🤖 AI Summary
Non-experts struggle to identify sources of ambiguity in Argumentation Frameworks (AFs) and assess argument acceptability in legal reasoning.
Method: We propose an explanation-oriented visualization approach integrating game-theoretic perspective-based hierarchical visualization of argument length, semantic role classification of attack edges, multi-solution overlay rendering, and automated identification of critical attack sets—grounded in abstract AFs, three-valued/bivalent semantics, and gamified derivation structures.
Contribution/Results: This work is the first to embed semantic role labeling and critical attack set generation algorithms directly into the visualization pipeline, enabling precise localization of ambiguity origins and exploration of disambiguation pathways. Evaluated on real-world legal cases, our method systematically generates disambiguated interpretations and explicitly reveals how alternative assumptions affect conclusions, significantly enhancing non-experts’ comprehension of teleological legal reasoning.
📝 Abstract
Argumentation frameworks (AFs) provide formal approaches for legal reasoning, but identifying sources of ambiguity and explaining argument acceptance remains challenging for non-experts.

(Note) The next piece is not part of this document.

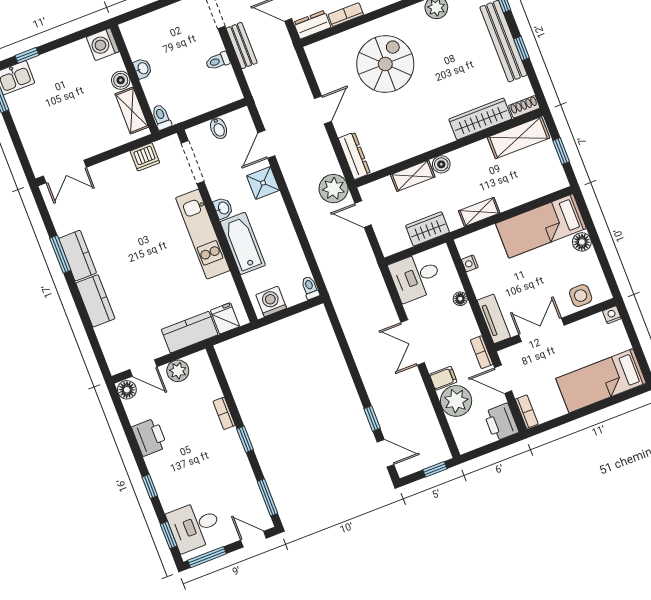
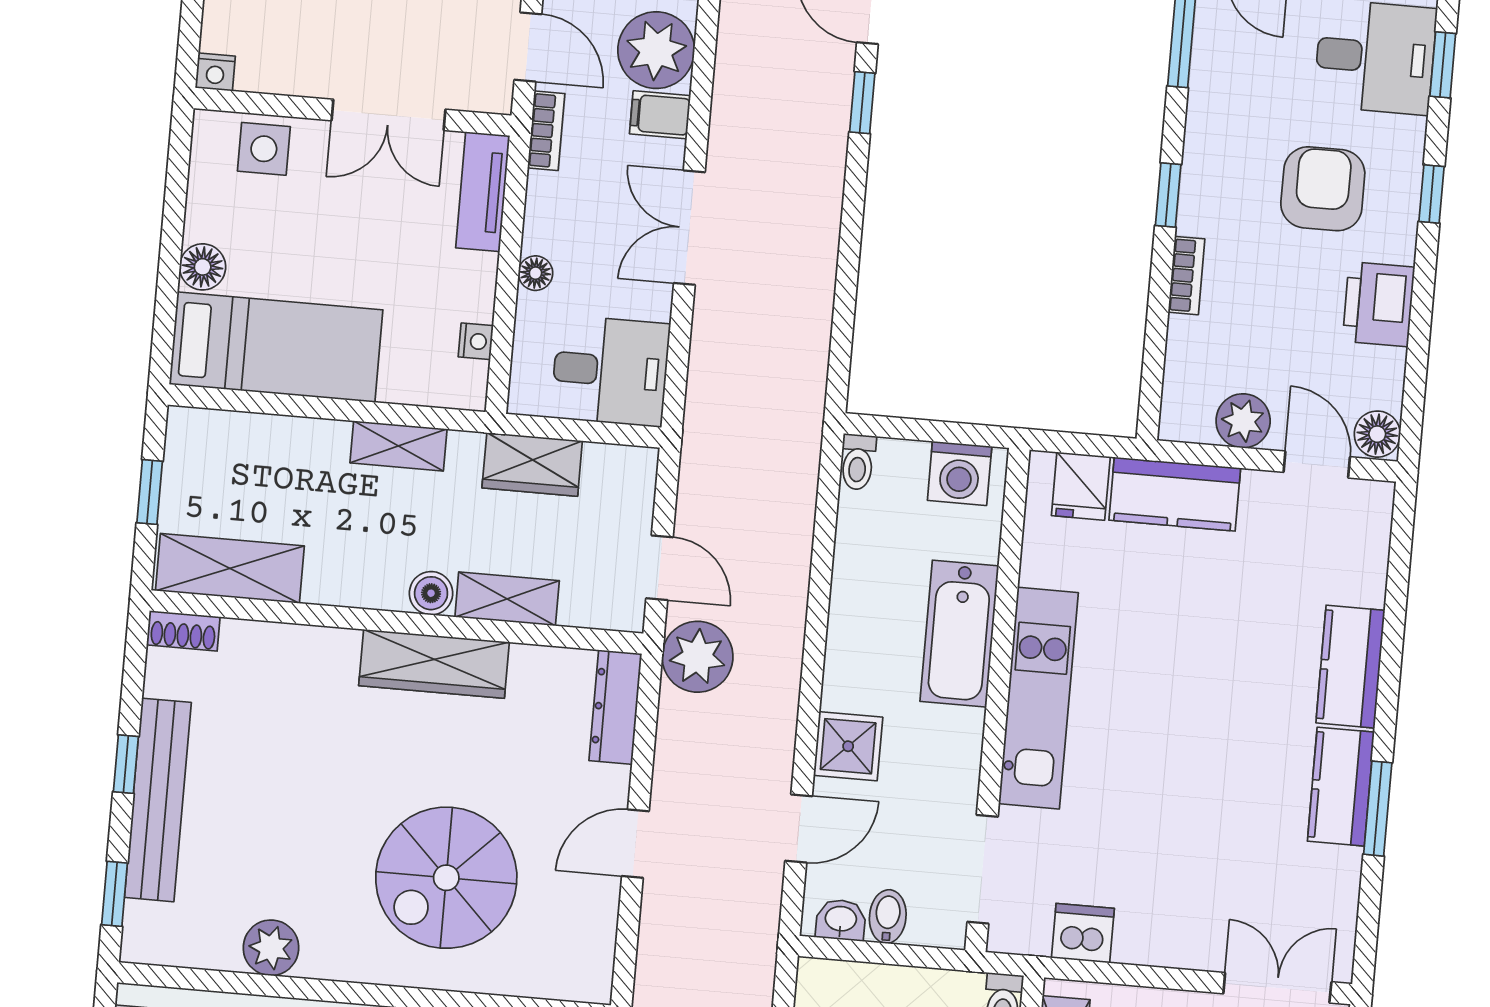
wardrobe: (480, 119) -> (434, 664), moved
washbasin: (223, 208) -> (841, 920), moved, turned 90
double door: (413, 342) -> (689, 228), swing flipped
armchair: (190, 469) -> (1323, 189), added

We present AF-XRAY, an open-source toolkit for exploring, analyzing, and visualizing abstract AFs in legal reasoning. AF-XRAY introduces: (i) layered visualizations based on game-theoretic argument length revealing well-founded derivation structures; (ii) classification of attack edges by semantic roles (primary, secondary, blunders); (iii) overlay visualizations of alternative 2-valued solutions on ambiguous 3-valued grounded semantics; and (iv) identification of critical attack sets whose suspension resolves undecided arguments. Through systematic generation of critical attack sets, AF-XRAY transforms ambiguous scenarios into grounded solutions, enabling users to pinpoint specific causes of ambiguity and explore alternative resolutions. We use real-world legal cases (e.g., Wild Animals as modeled by Bench-Capon) to show that our tool supports teleological legal reasoning by revealing how different assumptions lead to different justified conclusions.